REQUIREMENT: Reproduce, from the lines below, exactly the stretch that begins at the line containing "position achieved: 13" and ends at the line containing "position achieved: 11", both included.

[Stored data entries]
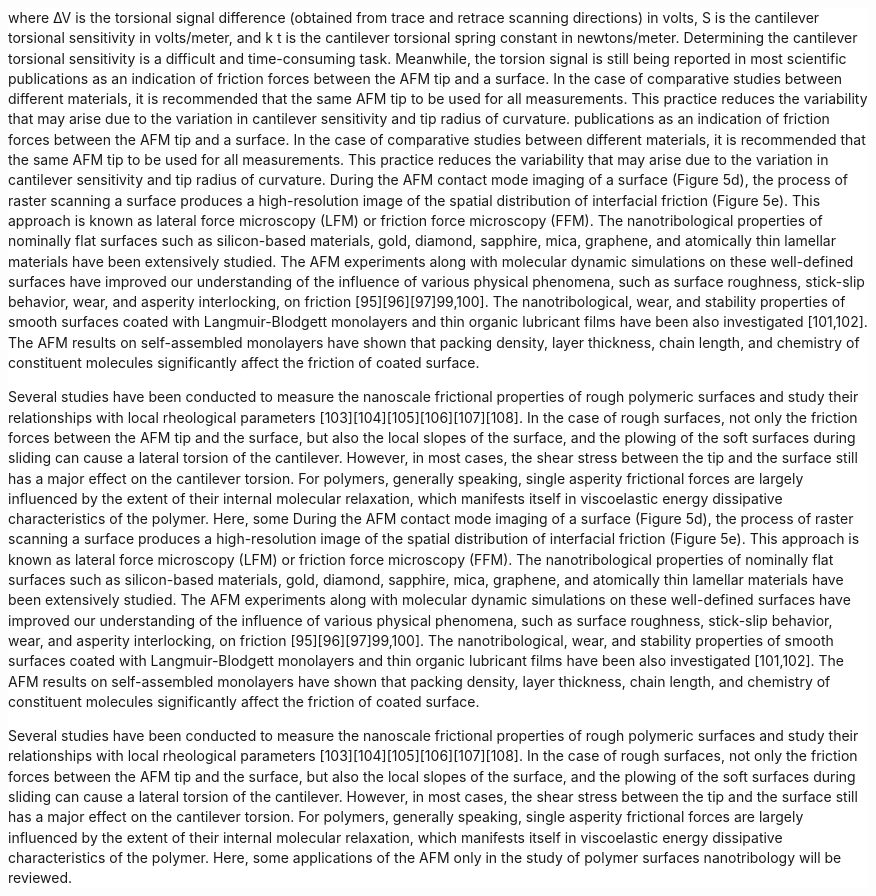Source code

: where ∆V is the torsional signal difference (obtained from trace and retrace scanning directions) in volts, S is the cantilever torsional sensitivity in volts/meter, and k t is the cantilever torsional spring constant in newtons/meter. Determining the cantilever torsional sensitivity is a difficult and time-consuming task. Meanwhile, the torsion signal is still being reported in most scientific publications as an indication of friction forces between the AFM tip and a surface. In the case of comparative studies between different materials, it is recommended that the same AFM tip to be used for all measurements. This practice reduces the variability that may arise due to the variation in cantilever sensitivity and tip radius of curvature. publications as an indication of friction forces between the AFM tip and a surface. In the case of comparative studies between different materials, it is recommended that the same AFM tip to be used for all measurements. This practice reduces the variability that may arise due to the variation in cantilever sensitivity and tip radius of curvature. During the AFM contact mode imaging of a surface (Figure 5d), the process of raster scanning a surface produces a high-resolution image of the spatial distribution of interfacial friction (Figure 5e). This approach is known as lateral force microscopy (LFM) or friction force microscopy (FFM). The nanotribological properties of nominally flat surfaces such as silicon-based materials, gold, diamond, sapphire, mica, graphene, and atomically thin lamellar materials have been extensively studied. The AFM experiments along with molecular dynamic simulations on these well-defined surfaces have improved our understanding of the influence of various physical phenomena, such as surface roughness, stick-slip behavior, wear, and asperity interlocking, on friction [95][96][97]99,100]. The nanotribological, wear, and stability properties of smooth surfaces coated with Langmuir-Blodgett monolayers and thin organic lubricant films have been also investigated [101,102]. The AFM results on self-assembled monolayers have shown that packing density, layer thickness, chain length, and chemistry of constituent molecules significantly affect the friction of coated surface.

Several studies have been conducted to measure the nanoscale frictional properties of rough polymeric surfaces and study their relationships with local rheological parameters [103][104][105][106][107][108]. In the case of rough surfaces, not only the friction forces between the AFM tip and the surface, but also the local slopes of the surface, and the plowing of the soft surfaces during sliding can cause a lateral torsion of the cantilever. However, in most cases, the shear stress between the tip and the surface still has a major effect on the cantilever torsion. For polymers, generally speaking, single asperity frictional forces are largely influenced by the extent of their internal molecular relaxation, which manifests itself in viscoelastic energy dissipative characteristics of the polymer. Here, some During the AFM contact mode imaging of a surface (Figure 5d), the process of raster scanning a surface produces a high-resolution image of the spatial distribution of interfacial friction (Figure 5e). This approach is known as lateral force microscopy (LFM) or friction force microscopy (FFM). The nanotribological properties of nominally flat surfaces such as silicon-based materials, gold, diamond, sapphire, mica, graphene, and atomically thin lamellar materials have been extensively studied. The AFM experiments along with molecular dynamic simulations on these well-defined surfaces have improved our understanding of the influence of various physical phenomena, such as surface roughness, stick-slip behavior, wear, and asperity interlocking, on friction [95][96][97]99,100]. The nanotribological, wear, and stability properties of smooth surfaces coated with Langmuir-Blodgett monolayers and thin organic lubricant films have been also investigated [101,102]. The AFM results on self-assembled monolayers have shown that packing density, layer thickness, chain length, and chemistry of constituent molecules significantly affect the friction of coated surface.

Several studies have been conducted to measure the nanoscale frictional properties of rough polymeric surfaces and study their relationships with local rheological parameters [103][104][105][106][107][108]. In the case of rough surfaces, not only the friction forces between the AFM tip and the surface, but also the local slopes of the surface, and the plowing of the soft surfaces during sliding can cause a lateral torsion of the cantilever. However, in most cases, the shear stress between the tip and the surface still has a major effect on the cantilever torsion. For polymers, generally speaking, single asperity frictional forces are largely influenced by the extent of their internal molecular relaxation, which manifests itself in viscoelastic energy dissipative characteristics of the polymer. Here, some applications of the AFM only in the study of polymer surfaces nanotribology will be reviewed.
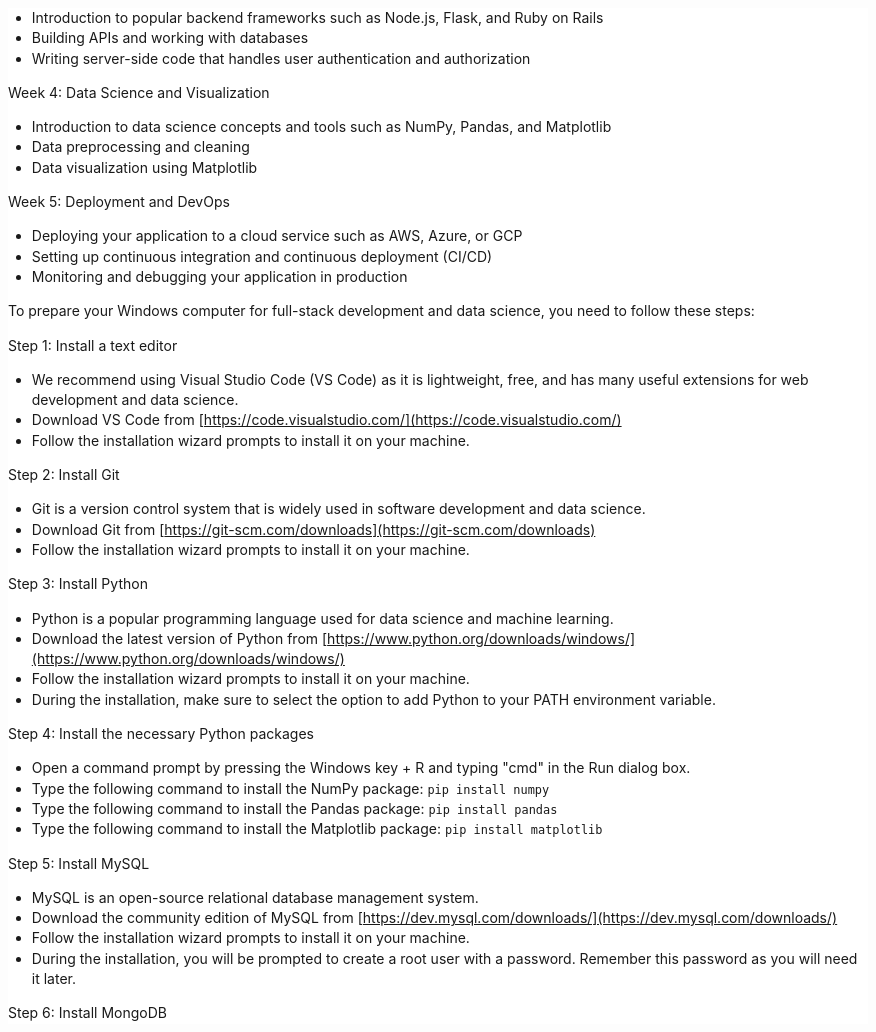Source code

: *   Introduction to popular backend frameworks such as Node.js, Flask, and Ruby on Rails
*   Building APIs and working with databases
*   Writing server-side code that handles user authentication and authorization

Week 4: Data Science and Visualization

*   Introduction to data science concepts and tools such as NumPy, Pandas, and Matplotlib
*   Data preprocessing and cleaning
*   Data visualization using Matplotlib

Week 5: Deployment and DevOps

*   Deploying your application to a cloud service such as AWS, Azure, or GCP
*   Setting up continuous integration and continuous deployment (CI/CD)
*   Monitoring and debugging your application in production

To prepare your Windows computer for full-stack development and data science, you need to follow these steps:

Step 1: Install a text editor

*   We recommend using Visual Studio Code (VS Code) as it is lightweight, free, and has many useful extensions for web development and data science.
*   Download VS Code from [https://code.visualstudio.com/](https://code.visualstudio.com/)
*   Follow the installation wizard prompts to install it on your machine.

Step 2: Install Git

*   Git is a version control system that is widely used in software development and data science.
*   Download Git from [https://git-scm.com/downloads](https://git-scm.com/downloads)
*   Follow the installation wizard prompts to install it on your machine.

Step 3: Install Python

*   Python is a popular programming language used for data science and machine learning.
*   Download the latest version of Python from [https://www.python.org/downloads/windows/](https://www.python.org/downloads/windows/)
*   Follow the installation wizard prompts to install it on your machine.
*   During the installation, make sure to select the option to add Python to your PATH environment variable.

Step 4: Install the necessary Python packages

*   Open a command prompt by pressing the Windows key + R and typing "cmd" in the Run dialog box.
*   Type the following command to install the NumPy package: `pip install numpy`
*   Type the following command to install the Pandas package: `pip install pandas`
*   Type the following command to install the Matplotlib package: `pip install matplotlib`

Step 5: Install MySQL

*   MySQL is an open-source relational database management system.
*   Download the community edition of MySQL from [https://dev.mysql.com/downloads/](https://dev.mysql.com/downloads/)
*   Follow the installation wizard prompts to install it on your machine.
*   During the installation, you will be prompted to create a root user with a password. Remember this password as you will need it later.

Step 6: Install MongoDB

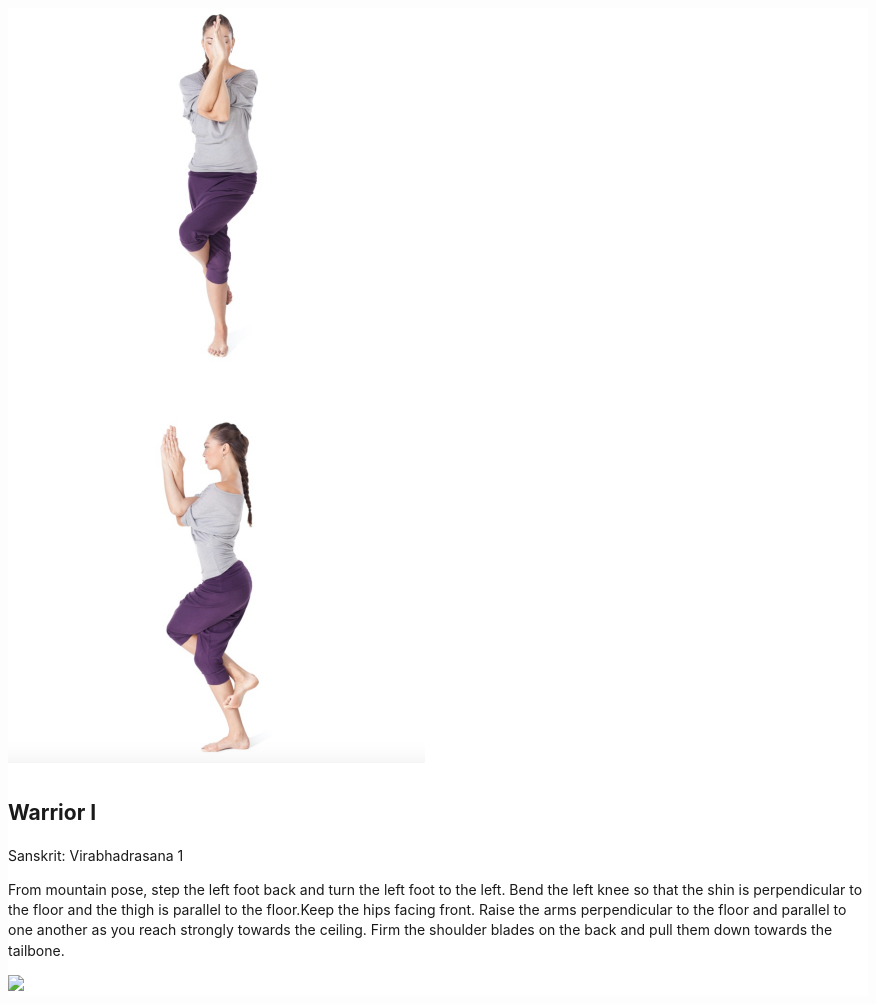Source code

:  ![](/assets/2022-12-21-22-58-48.png)

 ## Warrior I

Sanskrit: Virabhadrasana 1

From mountain pose, step the left foot back and turn the left foot to the left. Bend the left knee so that the shin is perpendicular
to the floor and the thigh is parallel to the floor.Keep the hips facing front. Raise the arms perpendicular to the floor and parallel to one another as you reach strongly towards the ceiling. Firm the shoulder blades on the back and pull them down towards the tailbone.

![](/assets/2022-12-25-14-23-03.png)
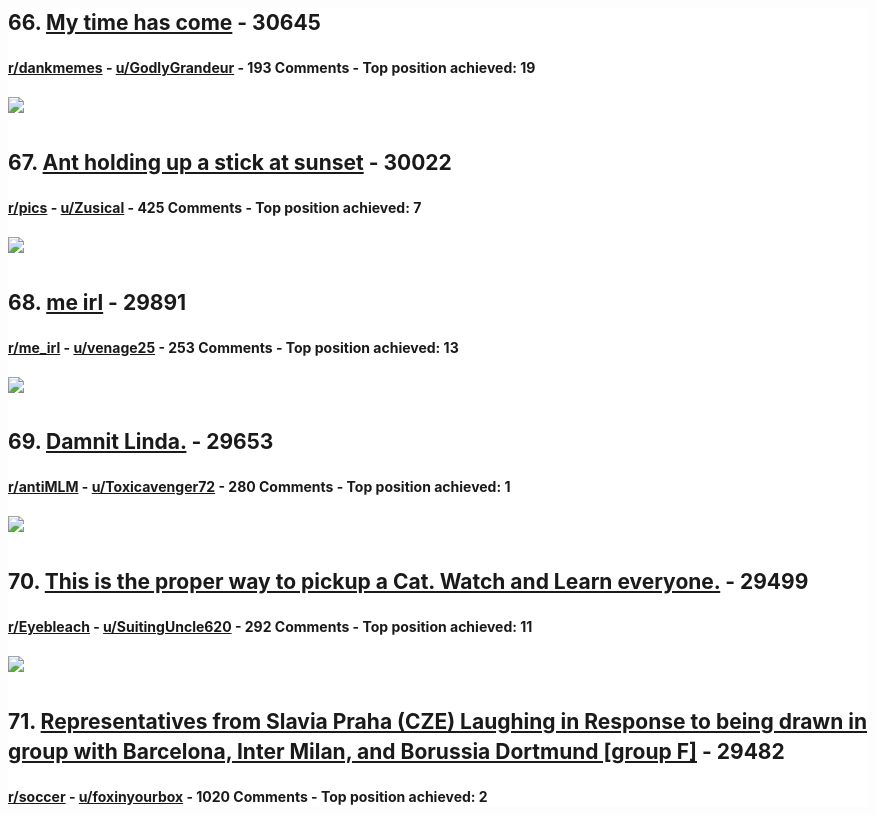 ## 66. [My time has come](http://reddit.com/r/dankmemes/comments/cwxc9j/my_time_has_come/) - 30645
#### [r/dankmemes](http://reddit.com/r/dankmemes) - [u/GodlyGrandeur](http://reddit.com/u/GodlyGrandeur) - 193 Comments - Top position achieved: 19

<a href="https://i.redd.it/foz1igcx6cj31.jpg"><img src="https://b.thumbs.redditmedia.com/rkuamgJ1D8kFfm1ytJyS4Y0ZdWXcwe7Nrror2C21QPs.jpg"></img></a>

## 67. [Ant holding up a stick at sunset](http://reddit.com/r/pics/comments/cwycbm/ant_holding_up_a_stick_at_sunset/) - 30022
#### [r/pics](http://reddit.com/r/pics) - [u/Zusical](http://reddit.com/u/Zusical) - 425 Comments - Top position achieved: 7

<a href="https://i.redd.it/d3v88nxctcj31.jpg"><img src="https://b.thumbs.redditmedia.com/OrM29JyPXZTsXCefcZ4vP-hCaj-hWcCNfvAUFsyYgsg.jpg"></img></a>

## 68. [me irl](http://reddit.com/r/me_irl/comments/cx3fwh/me_irl/) - 29891
#### [r/me_irl](http://reddit.com/r/me_irl) - [u/venage25](http://reddit.com/u/venage25) - 253 Comments - Top position achieved: 13

<a href="https://i.redd.it/om35tgwo2fj31.jpg"><img src="https://a.thumbs.redditmedia.com/3FypkZEj8TYy2E8USyP5_efqCTrqNE0l3gMSkYYtQh8.jpg"></img></a>

## 69. [Damnit Linda.](http://reddit.com/r/antiMLM/comments/cx83qd/damnit_linda/) - 29653
#### [r/antiMLM](http://reddit.com/r/antiMLM) - [u/Toxicavenger72](http://reddit.com/u/Toxicavenger72) - 280 Comments - Top position achieved: 1

<a href="https://i.redd.it/2t54geg5tgj31.jpg"><img src="https://a.thumbs.redditmedia.com/4twzDMnMpJYDBd74aaiJWjzDDRPVtFDpjSL05ydapl4.jpg"></img></a>

## 70. [This is the proper way to pickup a Cat. Watch and Learn everyone.](http://reddit.com/r/Eyebleach/comments/cwzgs9/this_is_the_proper_way_to_pickup_a_cat_watch_and/) - 29499
#### [r/Eyebleach](http://reddit.com/r/Eyebleach) - [u/SuitingUncle620](http://reddit.com/u/SuitingUncle620) - 292 Comments - Top position achieved: 11

<a href="https://i.imgur.com/96aruyR.gifv"><img src="https://a.thumbs.redditmedia.com/AoJQaspnvurAM7n9f0WhSj4Lt8EgAxOAI1mxyu3Mko4.jpg"></img></a>

## 71. [Representatives from Slavia Praha (CZE) Laughing in Response to being drawn in group with Barcelona, Inter Milan, and Borussia Dortmund [group F]](http://reddit.com/r/soccer/comments/cx3p4a/representatives_from_slavia_praha_cze_laughing_in/) - 29482
#### [r/soccer](http://reddit.com/r/soccer) - [u/foxinyourbox](http://reddit.com/u/foxinyourbox) - 1020 Comments - Top position achieved: 2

RESULT:
#### [r/me_irl](http://reddit.com/r/me_irl) - [u/venage25](http://reddit.com/u/venage25) - 253 Comments - Top position achieved: 13

<a href="https://i.redd.it/om35tgwo2fj31.jpg"><img src="https://a.thumbs.redditmedia.com/3FypkZEj8TYy2E8USyP5_efqCTrqNE0l3gMSkYYtQh8.jpg"></img></a>

## 69. [Damnit Linda.](http://reddit.com/r/antiMLM/comments/cx83qd/damnit_linda/) - 29653
#### [r/antiMLM](http://reddit.com/r/antiMLM) - [u/Toxicavenger72](http://reddit.com/u/Toxicavenger72) - 280 Comments - Top position achieved: 1

<a href="https://i.redd.it/2t54geg5tgj31.jpg"><img src="https://a.thumbs.redditmedia.com/4twzDMnMpJYDBd74aaiJWjzDDRPVtFDpjSL05ydapl4.jpg"></img></a>

## 70. [This is the proper way to pickup a Cat. Watch and Learn everyone.](http://reddit.com/r/Eyebleach/comments/cwzgs9/this_is_the_proper_way_to_pickup_a_cat_watch_and/) - 29499
#### [r/Eyebleach](http://reddit.com/r/Eyebleach) - [u/SuitingUncle620](http://reddit.com/u/SuitingUncle620) - 292 Comments - Top position achieved: 11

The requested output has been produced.